Currently, the city’s development code limits the height of freeway signage to 25 feet for both city streets and the freeway corridor. As detailed in a report presented to city staff, council members have discussed loosening the height requirements, as well as allowing electronic message boards, or electronic message centers, along the freeway.
Last July, according to the report, the council “conducted a workshop and reached a consensus to maintain the current Development Code restrictions regarding freeway-oriented billboards and to revisit the height restrictions for signs along the I-10 corridor.”
The report also provided a comparison between other cities in the Inland Empire and Yucaipa, which was the most restrictive in the bunch. At the low end is signage ceilings in Corona, which limits billboards along the freeway to 40 feet, while Rialto allows signs to reach 120 feet. In neighboring Redlands, signs are also limited to 25 feet but may be higher if they cannot be seen from a minimum of three tenths of a mile away. In that case, city personnel perform a “flag test” to determine the appropriate height.
City leaders have previously identified the freeway corridor as a site of future economic development. Both Yucaipa Mayor Bobby Duncan and Mayor Pro Tem David Avila have mentioned the area in plans for future growth opportunities.
“I’ve spoken about this before, and I’m glad to see it come back,” said Councilmember Denise Allen. “I really like what Redlands has done because I think it is then site specific and achieves the goal, which is that you want to be able to see the sign and what it says.”

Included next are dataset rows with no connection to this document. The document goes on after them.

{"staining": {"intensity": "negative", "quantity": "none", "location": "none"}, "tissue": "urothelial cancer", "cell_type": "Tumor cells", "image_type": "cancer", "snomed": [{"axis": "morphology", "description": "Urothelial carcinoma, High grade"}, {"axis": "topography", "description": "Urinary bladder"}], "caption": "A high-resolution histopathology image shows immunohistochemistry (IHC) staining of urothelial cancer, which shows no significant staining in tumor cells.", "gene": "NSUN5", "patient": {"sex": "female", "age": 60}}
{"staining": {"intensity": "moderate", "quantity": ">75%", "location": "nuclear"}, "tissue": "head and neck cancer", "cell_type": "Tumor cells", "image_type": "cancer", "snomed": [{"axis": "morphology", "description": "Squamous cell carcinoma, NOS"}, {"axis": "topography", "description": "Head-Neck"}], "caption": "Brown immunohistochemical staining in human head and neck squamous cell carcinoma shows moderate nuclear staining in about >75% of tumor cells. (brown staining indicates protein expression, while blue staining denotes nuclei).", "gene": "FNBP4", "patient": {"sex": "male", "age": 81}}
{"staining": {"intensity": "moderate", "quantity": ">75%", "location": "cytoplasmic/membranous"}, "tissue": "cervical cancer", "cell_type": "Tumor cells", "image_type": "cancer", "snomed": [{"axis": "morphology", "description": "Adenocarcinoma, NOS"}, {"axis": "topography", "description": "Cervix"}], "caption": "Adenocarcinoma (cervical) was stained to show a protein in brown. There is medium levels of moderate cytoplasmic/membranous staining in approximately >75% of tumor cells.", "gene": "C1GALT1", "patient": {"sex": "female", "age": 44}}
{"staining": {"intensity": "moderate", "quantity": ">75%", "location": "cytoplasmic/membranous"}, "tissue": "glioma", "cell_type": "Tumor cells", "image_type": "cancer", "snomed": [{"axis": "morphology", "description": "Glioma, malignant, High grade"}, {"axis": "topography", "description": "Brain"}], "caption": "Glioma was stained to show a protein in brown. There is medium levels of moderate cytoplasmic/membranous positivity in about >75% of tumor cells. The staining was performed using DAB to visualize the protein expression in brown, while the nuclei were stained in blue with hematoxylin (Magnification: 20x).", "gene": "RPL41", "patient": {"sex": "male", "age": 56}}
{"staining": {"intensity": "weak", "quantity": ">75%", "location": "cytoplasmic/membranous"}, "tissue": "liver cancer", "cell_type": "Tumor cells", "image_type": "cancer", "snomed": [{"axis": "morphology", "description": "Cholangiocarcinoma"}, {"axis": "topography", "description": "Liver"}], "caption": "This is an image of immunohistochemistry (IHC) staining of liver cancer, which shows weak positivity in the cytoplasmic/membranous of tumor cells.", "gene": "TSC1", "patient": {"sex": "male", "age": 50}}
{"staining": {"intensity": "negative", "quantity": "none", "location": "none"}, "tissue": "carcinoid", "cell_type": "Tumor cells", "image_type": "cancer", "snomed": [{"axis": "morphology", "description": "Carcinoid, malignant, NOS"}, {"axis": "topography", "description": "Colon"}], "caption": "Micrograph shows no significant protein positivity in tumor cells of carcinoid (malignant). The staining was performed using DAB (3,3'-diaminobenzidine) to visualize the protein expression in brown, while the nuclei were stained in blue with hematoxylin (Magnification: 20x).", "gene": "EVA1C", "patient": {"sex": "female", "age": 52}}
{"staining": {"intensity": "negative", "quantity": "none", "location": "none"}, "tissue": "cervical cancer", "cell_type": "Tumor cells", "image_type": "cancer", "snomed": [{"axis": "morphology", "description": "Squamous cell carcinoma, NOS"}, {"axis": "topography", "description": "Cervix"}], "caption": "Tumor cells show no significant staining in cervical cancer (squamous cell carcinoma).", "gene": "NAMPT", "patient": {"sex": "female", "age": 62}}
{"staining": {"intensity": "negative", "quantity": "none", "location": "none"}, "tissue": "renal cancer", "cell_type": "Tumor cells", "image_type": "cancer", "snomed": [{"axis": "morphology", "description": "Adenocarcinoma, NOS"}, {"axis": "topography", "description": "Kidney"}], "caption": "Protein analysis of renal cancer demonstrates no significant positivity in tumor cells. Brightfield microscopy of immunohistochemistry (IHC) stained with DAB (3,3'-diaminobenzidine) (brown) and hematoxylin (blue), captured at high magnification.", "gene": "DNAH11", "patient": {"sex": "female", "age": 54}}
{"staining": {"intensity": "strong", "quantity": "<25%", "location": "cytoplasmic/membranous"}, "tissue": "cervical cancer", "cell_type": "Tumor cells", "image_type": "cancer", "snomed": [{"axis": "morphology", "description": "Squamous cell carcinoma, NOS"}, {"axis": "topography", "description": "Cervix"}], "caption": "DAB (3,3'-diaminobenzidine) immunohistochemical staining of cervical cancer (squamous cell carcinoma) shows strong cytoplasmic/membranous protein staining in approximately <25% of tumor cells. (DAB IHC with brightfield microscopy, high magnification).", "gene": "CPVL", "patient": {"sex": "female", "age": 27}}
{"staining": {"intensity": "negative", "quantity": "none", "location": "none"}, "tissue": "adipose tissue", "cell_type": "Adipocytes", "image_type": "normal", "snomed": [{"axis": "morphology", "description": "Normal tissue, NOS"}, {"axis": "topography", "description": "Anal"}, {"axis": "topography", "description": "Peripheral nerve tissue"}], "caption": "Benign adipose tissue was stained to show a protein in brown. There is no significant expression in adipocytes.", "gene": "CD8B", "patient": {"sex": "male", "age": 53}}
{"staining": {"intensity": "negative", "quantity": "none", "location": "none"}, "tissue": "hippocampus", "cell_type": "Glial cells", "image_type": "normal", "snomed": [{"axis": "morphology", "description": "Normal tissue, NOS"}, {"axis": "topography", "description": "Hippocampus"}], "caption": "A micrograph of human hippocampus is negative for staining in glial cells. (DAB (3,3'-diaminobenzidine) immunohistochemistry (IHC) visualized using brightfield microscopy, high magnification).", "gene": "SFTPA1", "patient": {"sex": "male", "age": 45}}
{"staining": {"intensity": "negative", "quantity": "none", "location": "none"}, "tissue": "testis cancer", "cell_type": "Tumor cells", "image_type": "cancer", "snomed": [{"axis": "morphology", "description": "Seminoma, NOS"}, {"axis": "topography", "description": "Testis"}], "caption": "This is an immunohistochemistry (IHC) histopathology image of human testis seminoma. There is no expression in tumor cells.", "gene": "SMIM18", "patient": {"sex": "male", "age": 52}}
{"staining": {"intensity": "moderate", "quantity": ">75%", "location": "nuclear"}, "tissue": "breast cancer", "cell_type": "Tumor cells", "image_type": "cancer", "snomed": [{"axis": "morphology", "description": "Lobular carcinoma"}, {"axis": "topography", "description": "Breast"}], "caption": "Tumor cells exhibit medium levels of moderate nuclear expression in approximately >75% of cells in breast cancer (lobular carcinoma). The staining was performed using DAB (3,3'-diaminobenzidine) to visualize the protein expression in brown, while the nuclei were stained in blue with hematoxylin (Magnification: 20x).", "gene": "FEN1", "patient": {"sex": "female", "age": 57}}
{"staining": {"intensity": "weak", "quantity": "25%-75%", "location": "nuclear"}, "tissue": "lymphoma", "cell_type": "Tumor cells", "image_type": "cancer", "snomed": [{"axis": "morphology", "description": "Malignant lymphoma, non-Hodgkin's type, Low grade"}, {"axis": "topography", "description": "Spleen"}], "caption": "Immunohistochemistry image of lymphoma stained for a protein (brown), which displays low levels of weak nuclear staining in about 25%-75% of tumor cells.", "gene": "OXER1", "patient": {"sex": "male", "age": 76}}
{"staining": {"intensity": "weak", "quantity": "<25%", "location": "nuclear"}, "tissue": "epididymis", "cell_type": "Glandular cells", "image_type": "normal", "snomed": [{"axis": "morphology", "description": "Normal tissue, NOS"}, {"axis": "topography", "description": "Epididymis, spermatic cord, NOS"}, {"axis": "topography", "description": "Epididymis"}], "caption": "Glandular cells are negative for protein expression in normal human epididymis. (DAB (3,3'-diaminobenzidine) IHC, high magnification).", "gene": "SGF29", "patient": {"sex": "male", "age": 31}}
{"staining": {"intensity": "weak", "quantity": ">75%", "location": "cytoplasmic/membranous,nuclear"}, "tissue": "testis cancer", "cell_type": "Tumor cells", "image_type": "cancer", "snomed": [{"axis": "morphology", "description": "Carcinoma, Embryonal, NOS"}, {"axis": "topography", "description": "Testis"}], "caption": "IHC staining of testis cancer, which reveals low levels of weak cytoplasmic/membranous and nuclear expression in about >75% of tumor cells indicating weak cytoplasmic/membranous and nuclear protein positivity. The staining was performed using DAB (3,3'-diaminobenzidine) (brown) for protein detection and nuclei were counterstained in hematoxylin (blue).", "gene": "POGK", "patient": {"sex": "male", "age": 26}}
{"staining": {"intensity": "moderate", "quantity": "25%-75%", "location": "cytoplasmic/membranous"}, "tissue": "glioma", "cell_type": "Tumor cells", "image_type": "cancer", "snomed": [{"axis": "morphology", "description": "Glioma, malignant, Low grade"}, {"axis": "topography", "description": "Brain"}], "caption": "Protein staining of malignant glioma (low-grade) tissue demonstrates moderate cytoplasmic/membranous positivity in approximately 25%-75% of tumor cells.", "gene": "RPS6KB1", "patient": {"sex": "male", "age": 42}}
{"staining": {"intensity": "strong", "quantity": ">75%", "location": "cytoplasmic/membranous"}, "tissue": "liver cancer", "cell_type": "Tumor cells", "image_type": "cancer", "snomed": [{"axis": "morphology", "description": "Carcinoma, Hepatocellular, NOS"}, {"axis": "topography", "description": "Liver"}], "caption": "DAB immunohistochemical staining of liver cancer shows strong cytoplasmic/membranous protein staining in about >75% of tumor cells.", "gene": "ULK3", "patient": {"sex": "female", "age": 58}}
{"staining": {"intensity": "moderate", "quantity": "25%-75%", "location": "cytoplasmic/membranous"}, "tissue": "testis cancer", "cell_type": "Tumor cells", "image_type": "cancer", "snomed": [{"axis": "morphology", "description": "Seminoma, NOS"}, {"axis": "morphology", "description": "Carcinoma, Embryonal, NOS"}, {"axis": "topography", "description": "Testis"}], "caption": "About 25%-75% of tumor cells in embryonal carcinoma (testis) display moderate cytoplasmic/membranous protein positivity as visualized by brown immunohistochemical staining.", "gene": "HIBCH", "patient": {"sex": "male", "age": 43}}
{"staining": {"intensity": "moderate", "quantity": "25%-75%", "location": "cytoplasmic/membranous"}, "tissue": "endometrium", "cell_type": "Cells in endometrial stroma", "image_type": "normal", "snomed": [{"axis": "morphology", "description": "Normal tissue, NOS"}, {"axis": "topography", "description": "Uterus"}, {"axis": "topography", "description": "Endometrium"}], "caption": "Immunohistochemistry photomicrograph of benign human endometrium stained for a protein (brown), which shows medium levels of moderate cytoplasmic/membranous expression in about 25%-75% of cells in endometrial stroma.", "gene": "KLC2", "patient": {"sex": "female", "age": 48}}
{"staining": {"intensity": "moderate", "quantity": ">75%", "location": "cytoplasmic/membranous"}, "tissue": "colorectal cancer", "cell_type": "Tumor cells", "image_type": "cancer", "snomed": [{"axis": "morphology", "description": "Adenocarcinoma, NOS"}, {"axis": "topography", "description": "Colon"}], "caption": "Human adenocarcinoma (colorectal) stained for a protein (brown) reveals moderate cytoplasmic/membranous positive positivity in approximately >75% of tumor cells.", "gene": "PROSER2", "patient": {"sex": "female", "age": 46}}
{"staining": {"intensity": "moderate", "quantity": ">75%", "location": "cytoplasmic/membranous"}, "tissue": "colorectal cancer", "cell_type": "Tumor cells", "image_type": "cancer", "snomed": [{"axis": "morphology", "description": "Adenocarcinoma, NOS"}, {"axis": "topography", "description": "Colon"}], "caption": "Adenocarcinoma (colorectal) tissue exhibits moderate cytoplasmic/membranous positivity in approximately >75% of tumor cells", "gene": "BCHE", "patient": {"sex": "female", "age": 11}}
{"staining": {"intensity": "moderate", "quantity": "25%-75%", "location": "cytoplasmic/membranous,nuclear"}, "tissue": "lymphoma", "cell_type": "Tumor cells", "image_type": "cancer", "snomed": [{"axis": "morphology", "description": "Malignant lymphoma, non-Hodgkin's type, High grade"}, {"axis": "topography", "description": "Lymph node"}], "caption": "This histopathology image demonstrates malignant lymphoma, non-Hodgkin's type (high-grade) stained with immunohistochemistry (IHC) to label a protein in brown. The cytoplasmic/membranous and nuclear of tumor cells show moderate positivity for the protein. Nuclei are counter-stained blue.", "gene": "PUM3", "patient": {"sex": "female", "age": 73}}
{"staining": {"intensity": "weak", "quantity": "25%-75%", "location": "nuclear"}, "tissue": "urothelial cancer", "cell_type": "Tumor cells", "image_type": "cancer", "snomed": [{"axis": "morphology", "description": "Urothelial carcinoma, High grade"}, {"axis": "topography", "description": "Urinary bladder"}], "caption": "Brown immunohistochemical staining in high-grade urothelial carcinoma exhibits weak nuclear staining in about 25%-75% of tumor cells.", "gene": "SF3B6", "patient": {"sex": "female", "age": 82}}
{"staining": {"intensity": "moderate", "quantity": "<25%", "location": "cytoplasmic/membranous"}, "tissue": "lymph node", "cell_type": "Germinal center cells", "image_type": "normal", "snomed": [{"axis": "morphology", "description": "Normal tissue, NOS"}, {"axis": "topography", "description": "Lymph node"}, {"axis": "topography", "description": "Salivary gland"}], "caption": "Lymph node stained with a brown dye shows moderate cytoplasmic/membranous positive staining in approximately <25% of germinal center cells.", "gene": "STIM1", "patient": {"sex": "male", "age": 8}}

Councilmember Dick Riddell agreed. “I think we ought to keep the 25 foot standard, but also, considering the difference in topography, go with something similar to what Redlands is doing, but maybe put a maximum on that of 50 feet,” he said.
Duncan agreed with the case by case basis allowed by the “flag test” standard but indicated that he would be willing to have a cap higher than 50 feet. He mentioned the recent construction of the In-N-Out and Corky’s signs near the Yucaipa Boulevard exit and said he believed the sign should’ve been allowed to reach a higher height.
“They were asking for 65 feet and they really should’ve gotten 65 feet,” Duncan said. “When you’re coming westbound, because of that sound wall, you literally cannot see that sign until you are past that offramp.”
City staff received direction to present alternative options to change regulations on the freeway signage issue, including measures for readability such as visibility and size of the sign.